Well no. That’s actually a quote from the first chapter of my own novel, Brimstone, describing my anti-hero, Aaron Corbyn, and the parson’s daughter, Ellin Rimmer – and there is no such scene in Winston Graham’s original Poldark novel, first published back in 1945. So I’ve wondered if that voyeuristic image was inspired by one of mine? Or whether the idea of an eighteenth century maiden peering from a clifftop at a handsome naked swimmer is after all a commonplace in fiction?
In fact it’s not the first time a description from one of my stories has found an echo elsewhere. Two years after I published my third novel, Painted Lady – a tale in which a warm-hearted prostitute is discovered at a performance of the opera, La Traviata, with tears of emotion running down her face – I watched the same scene replayed in the movie, Pretty Woman, with an affecting Julia Roberts weeping in the place of my poor heroine.
But then there is no way in which creative ideas can be reserved for ‘single use only’ in a world that’s happily re-cycled them for centuries, if not millenia. Could Margaret Mitchell have got away with Scarlett O’Hara do you think, if Thackeray hadn’t smoothed the way for her with Becky Sharpe? Would Bill Naughton ever have created Alfie, or Michael Caine or Jude Law have played him on the screen, if Molière and Byron hadn’t popularised his prototype in the charming form of Don Juan?

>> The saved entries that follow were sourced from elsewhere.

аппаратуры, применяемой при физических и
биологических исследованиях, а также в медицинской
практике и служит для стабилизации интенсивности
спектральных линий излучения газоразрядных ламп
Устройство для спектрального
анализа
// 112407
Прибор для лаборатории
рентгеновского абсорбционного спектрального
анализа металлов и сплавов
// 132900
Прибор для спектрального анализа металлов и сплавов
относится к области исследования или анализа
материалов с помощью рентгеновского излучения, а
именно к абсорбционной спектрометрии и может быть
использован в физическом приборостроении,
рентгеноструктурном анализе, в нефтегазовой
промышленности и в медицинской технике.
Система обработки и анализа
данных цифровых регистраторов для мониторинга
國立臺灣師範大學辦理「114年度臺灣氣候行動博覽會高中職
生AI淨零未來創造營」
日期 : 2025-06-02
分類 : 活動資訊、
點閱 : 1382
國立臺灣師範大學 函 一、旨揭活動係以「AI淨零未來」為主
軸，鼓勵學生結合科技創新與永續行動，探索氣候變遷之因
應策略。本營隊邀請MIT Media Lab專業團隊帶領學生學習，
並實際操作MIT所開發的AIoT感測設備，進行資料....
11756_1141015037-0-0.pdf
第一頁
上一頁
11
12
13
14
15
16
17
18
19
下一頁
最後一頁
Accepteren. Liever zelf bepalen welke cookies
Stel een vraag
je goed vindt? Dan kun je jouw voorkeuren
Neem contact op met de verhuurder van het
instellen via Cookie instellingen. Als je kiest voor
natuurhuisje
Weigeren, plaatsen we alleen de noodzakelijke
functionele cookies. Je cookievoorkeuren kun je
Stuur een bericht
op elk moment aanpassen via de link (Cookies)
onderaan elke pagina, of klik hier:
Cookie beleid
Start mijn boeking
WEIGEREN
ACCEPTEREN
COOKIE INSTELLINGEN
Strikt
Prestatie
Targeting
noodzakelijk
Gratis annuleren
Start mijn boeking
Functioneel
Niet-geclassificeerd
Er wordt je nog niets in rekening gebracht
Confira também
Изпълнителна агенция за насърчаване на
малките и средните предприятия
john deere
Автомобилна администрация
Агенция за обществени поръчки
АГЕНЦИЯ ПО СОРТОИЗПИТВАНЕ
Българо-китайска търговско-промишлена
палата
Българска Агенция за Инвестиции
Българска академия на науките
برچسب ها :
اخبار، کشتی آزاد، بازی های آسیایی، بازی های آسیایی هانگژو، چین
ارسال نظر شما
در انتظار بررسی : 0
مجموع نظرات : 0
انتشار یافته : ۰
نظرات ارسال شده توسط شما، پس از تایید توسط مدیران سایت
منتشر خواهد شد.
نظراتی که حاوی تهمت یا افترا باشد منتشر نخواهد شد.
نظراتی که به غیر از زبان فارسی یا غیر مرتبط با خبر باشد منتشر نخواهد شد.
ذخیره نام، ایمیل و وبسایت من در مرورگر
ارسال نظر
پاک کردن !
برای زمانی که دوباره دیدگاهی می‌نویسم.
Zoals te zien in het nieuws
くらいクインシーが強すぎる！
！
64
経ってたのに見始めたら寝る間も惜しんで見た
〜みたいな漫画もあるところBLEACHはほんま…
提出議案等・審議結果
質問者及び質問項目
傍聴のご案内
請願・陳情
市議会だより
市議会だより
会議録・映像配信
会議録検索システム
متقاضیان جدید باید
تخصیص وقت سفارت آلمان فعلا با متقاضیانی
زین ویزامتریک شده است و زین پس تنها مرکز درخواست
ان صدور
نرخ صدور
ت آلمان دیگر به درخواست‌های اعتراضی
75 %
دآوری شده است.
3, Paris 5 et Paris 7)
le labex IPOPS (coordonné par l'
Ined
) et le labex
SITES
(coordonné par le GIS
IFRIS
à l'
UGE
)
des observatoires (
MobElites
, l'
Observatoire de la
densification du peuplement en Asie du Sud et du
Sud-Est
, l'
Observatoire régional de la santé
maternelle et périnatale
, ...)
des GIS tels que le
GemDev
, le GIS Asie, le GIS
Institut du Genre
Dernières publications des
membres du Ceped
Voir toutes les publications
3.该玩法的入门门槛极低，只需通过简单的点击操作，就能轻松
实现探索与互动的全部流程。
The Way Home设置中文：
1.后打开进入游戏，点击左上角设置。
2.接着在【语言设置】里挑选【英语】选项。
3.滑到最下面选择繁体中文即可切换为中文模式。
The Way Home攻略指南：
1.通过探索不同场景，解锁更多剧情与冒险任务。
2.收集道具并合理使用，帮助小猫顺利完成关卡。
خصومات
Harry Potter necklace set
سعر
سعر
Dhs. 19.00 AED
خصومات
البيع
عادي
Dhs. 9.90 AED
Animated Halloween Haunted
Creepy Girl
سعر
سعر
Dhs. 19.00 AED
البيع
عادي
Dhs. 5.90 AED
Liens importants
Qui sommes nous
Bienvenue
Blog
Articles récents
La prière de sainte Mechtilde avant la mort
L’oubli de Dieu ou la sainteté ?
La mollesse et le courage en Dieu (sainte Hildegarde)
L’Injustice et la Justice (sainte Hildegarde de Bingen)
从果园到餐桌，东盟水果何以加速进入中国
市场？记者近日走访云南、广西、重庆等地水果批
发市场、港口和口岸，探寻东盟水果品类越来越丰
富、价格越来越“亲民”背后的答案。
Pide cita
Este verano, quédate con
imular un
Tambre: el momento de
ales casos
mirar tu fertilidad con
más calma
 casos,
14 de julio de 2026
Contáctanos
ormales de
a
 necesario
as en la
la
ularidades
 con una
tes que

I’ll even confess to filching an idea for one of my own books back in the 1980s (as chance would have it from a Poldark novel) to write a scene involving the recognition of a returning stranger by her faithful dog.
But wait a bit!
Didn’t Winston Graham borrow that idea himself, from Homer and the Odyssey – from the scene near the end of the epic, in which Odysseus’s faithful old dog Argos proves to be the only one to know his master? Fourth of the seven basic plots of fiction, as identified by Christoper Booker, is ‘Voyage and Return’. So it could well be that the perceptive dog is actually a well-worn plot device. And perhaps a naked hero viewed from a clifftop by a voyeuristic girl is another one, related as recent reviews suggest to the image of a wet-shirted Darcy emerging from the shrubbery, to give Lizzy Bennet (and her modern counterparts) a pleasurable surprise?
We can’t patent literary inventions, lock images between the covers of our books, or complain if either by design or accident they crop up in other people’s work. Which I should imagine female viewers of the second episode of Poldark may think is just as well?